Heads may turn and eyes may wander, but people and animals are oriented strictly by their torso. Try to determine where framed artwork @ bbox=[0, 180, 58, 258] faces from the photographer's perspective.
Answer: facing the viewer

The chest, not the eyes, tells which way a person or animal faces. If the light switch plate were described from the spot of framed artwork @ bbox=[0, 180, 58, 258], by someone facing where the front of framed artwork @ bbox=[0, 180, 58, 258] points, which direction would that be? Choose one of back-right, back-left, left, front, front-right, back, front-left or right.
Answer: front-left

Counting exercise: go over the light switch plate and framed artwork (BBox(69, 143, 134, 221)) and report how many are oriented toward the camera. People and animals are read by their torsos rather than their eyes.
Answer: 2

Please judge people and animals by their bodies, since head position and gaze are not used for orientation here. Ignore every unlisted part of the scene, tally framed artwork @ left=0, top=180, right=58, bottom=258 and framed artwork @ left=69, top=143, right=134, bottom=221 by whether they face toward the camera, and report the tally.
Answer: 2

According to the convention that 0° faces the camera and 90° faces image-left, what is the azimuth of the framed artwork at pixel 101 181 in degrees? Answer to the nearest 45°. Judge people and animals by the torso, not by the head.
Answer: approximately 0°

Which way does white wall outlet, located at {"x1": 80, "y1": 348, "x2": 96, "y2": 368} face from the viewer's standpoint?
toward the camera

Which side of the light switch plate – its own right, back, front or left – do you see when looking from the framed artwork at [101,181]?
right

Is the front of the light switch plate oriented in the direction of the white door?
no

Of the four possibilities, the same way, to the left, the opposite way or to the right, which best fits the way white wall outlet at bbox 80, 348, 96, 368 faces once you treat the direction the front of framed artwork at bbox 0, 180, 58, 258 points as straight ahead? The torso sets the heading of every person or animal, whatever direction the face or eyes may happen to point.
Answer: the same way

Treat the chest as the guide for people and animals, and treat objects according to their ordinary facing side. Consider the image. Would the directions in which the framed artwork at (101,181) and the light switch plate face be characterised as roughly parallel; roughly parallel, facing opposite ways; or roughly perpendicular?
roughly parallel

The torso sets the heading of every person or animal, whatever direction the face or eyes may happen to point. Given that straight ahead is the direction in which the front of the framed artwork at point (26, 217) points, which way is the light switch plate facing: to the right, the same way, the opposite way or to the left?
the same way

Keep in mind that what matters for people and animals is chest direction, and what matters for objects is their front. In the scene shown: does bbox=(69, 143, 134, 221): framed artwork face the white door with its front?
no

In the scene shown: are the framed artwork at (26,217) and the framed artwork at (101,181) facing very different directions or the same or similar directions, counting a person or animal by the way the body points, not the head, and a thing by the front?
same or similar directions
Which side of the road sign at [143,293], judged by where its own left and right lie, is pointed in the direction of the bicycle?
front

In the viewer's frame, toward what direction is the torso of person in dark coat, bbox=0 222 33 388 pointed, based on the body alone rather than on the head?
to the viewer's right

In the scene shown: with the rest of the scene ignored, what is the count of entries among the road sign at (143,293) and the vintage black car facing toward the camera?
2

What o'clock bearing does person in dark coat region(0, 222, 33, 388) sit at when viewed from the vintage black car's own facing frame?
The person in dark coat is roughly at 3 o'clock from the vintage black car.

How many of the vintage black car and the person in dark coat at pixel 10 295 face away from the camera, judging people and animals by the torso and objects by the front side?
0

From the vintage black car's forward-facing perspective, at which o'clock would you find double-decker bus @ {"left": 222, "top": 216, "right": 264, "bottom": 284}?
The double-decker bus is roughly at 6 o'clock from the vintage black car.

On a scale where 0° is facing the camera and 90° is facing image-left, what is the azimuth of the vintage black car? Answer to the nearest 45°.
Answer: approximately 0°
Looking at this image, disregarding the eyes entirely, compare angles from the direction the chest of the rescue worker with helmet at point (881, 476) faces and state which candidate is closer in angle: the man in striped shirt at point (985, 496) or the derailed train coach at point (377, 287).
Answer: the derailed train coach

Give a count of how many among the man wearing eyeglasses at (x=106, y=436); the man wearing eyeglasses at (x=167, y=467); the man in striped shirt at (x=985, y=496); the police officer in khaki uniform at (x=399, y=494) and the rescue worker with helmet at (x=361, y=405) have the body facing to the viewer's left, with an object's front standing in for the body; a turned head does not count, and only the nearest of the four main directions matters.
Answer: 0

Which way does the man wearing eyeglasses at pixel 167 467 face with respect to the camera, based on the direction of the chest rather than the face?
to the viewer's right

## EXERCISE REQUIREMENTS
Render the lines from the one containing "From the vintage black car's forward-facing" through the final line as a numbered list, omitting any blank lines.

## ANSWER BOX
1. From the vintage black car's forward-facing perspective, at which o'clock would you find double-decker bus @ {"left": 222, "top": 216, "right": 264, "bottom": 284}?
2. The double-decker bus is roughly at 6 o'clock from the vintage black car.
3. On a scale where 0° is facing the camera and 90° is facing image-left, what is the azimuth of the vintage black car? Answer to the nearest 45°.
4. Answer: approximately 0°
5. Looking at this image, disregarding the eyes entirely, compare angles from the direction the chest of the rescue worker with helmet at point (881, 476) faces and state which candidate is closer in angle: the man in striped shirt at point (985, 496) or the derailed train coach at point (377, 287).
6. Answer: the derailed train coach
7. Give a count of how many among the man wearing eyeglasses at (x=106, y=436); the man wearing eyeglasses at (x=167, y=467); the man in striped shirt at (x=985, y=496); the police officer in khaki uniform at (x=399, y=494) and the rescue worker with helmet at (x=361, y=405) have the body facing to the viewer's left, with an object's front standing in for the body; a turned head does not count, and only the nearest of the four main directions matters.
8. Answer: 0
9. Which way does the man wearing eyeglasses at pixel 167 467 face with respect to the camera, based on the direction of the chest rather than the face?
10. to the viewer's right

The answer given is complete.